On 6 May 2019, Federal Law No. (2) of 2019 Concerning the use of Information and Communications Technology in Health Fields (the Law) will come into force and effect. Although the Law is still reliant on the subsequent issuance of a number of executive regulations anticipated to provide further detail with regard to compliance obligations, there are a number of important aspects of the Law which organisations, individuals and other stakeholders should take note of at this point.
The Law envisages the establishment, by the Ministry of Health and Prevention (the Ministry), of a "Central System" to house and exchange health data and information. It is worth noting that the concept of what constitutes health data and information is very broadly defined, encompassing anything processed by ICT means in any format that may characterise or relate to a "health feature" including information on health and insurance establishments, relevant authorities and so-called health services beneficiaries. Various provisions of the Law then provide for certain obligations to be met in connection with such information, including those in relation to confidentiality, consent, security, access and retention.

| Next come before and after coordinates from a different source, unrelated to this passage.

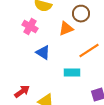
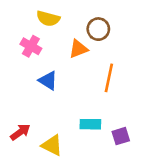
orange line: (89, 51) -> (109, 78), turned -45
cyan rectangle: (72, 73) -> (90, 124), moved

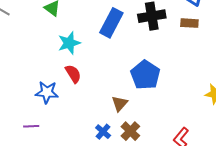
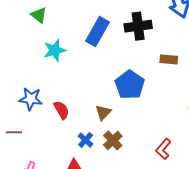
brown rectangle: (189, 23) -> (169, 59), moved
red semicircle: (73, 74) -> (61, 110), moved

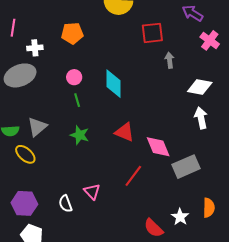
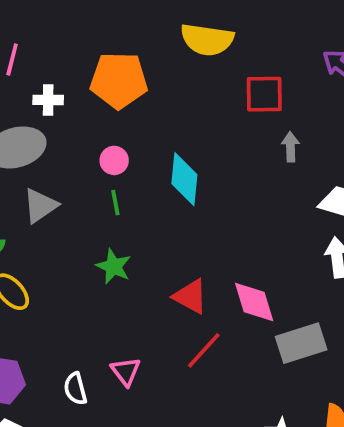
orange pentagon: (72, 33) -> (119, 80), size x1.4
gray triangle: (37, 127) -> (40, 206), moved
red triangle: (125, 132) -> (190, 297), moved

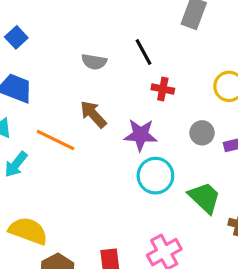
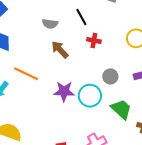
brown arrow: (93, 114) -> (60, 50), moved
gray circle: (202, 133) -> (110, 76), moved
purple star: (140, 135) -> (64, 91), moved

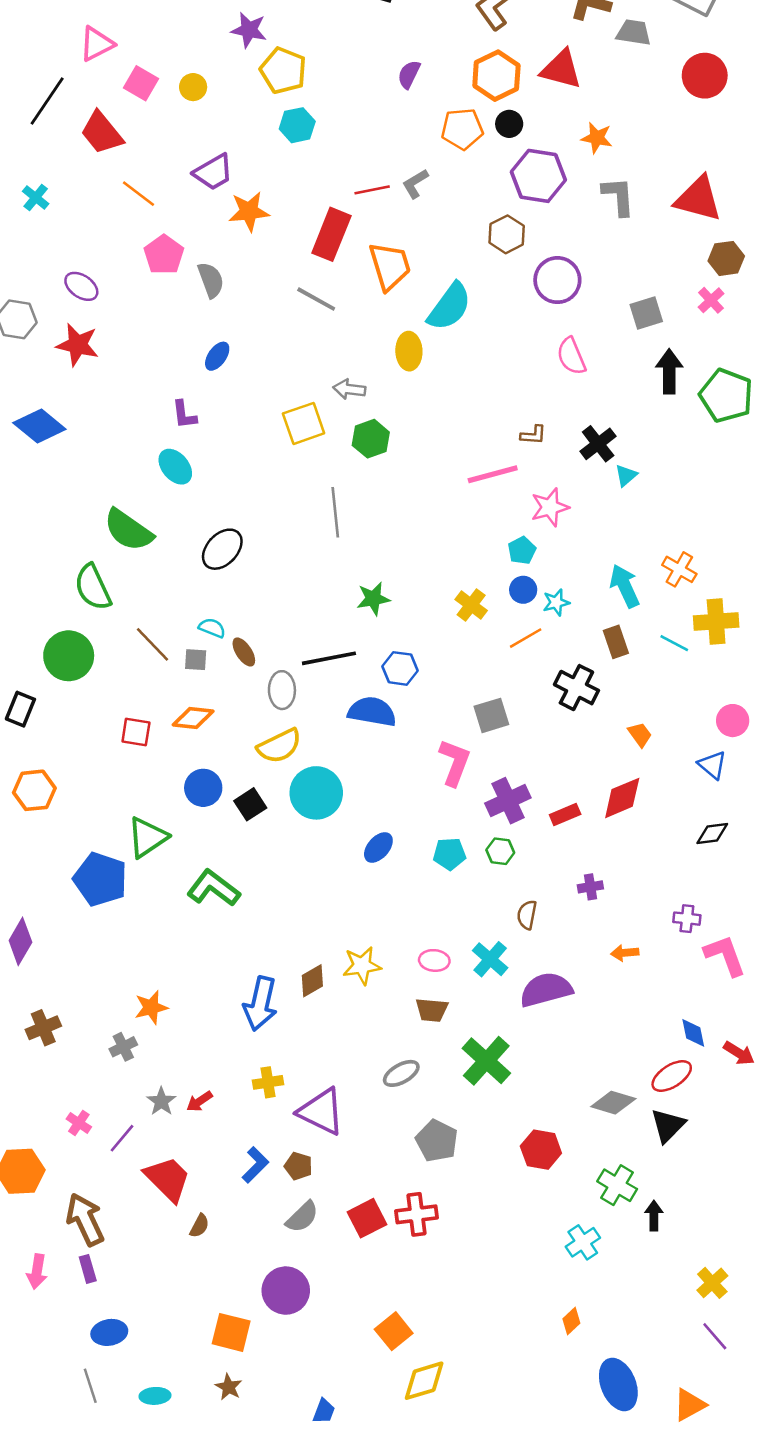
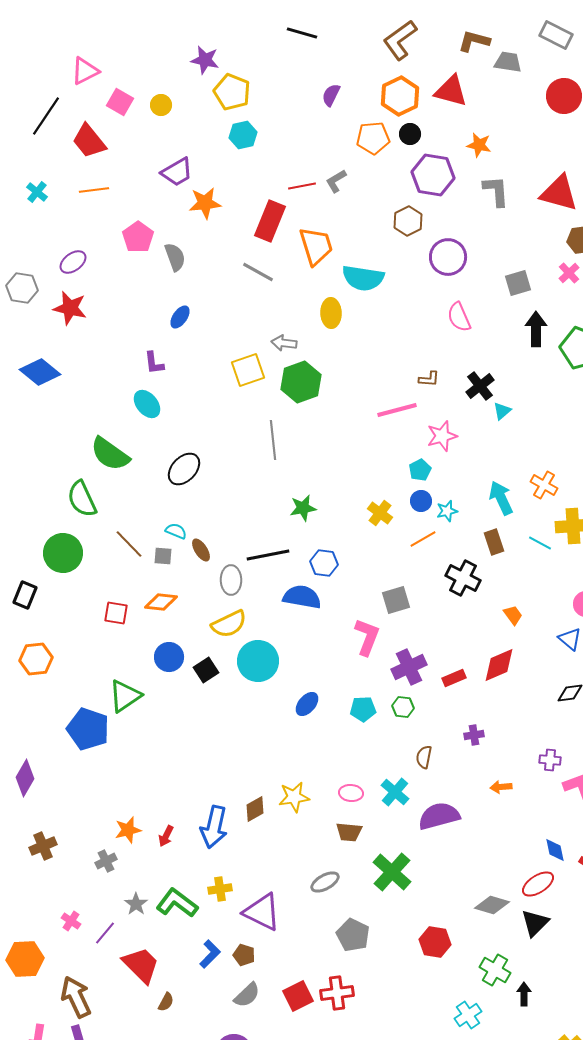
orange line: (138, 194) -> (94, 190), moved, turned -44
purple ellipse: (81, 286) -> (73, 262), turned -72
cyan semicircle: (450, 307) -> (363, 278), turned 63
green hexagon: (371, 439) -> (301, 382), size x1.4
green L-shape: (213, 888) -> (177, 903), moved
red arrow: (199, 1101) -> (166, 836), moved, turned -30

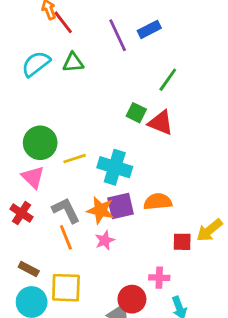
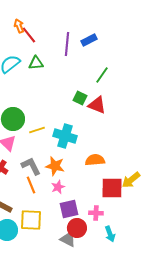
purple line: (118, 35) -> (67, 44), turned 30
purple square: (120, 206) -> (69, 209), moved
red square: (182, 242) -> (112, 188), size x1.6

It is also worth noting that the scope of the Law applies to "all methods and uses of [ICT] in the areas of health" in the UAE, and is also expressly stated to apply in the free zones. As such, the Law casts a potentially very broad net in terms of the relevant entities or individuals who should be concerned about what steps may be needed to be taken to ensure compliance moving forward. Moreover, the Law stipulates certain data localisation requirements whereby health data and information that pertains to health services provided inside the UAE must remain within the UAE, subject to possible exemptions that would need to be granted by way of resolution issued by the relevant health authority in conjunction with the Ministry. However, as with other aspects of the Law, the underlying detail of the data localisation requirements are pending clarification by way of subsequent regulatory instruments (which are anticipated to be issued by August of this year).
The coming months should be informative in terms of setting out further information about the obligations and compliance-related requirements that will emerge under the Law. For the time being, however, impacted organisations and other stakeholders should review what has already been set out in the Law and begin to formulate a plan for what further steps they will need to take before it comes into force next month.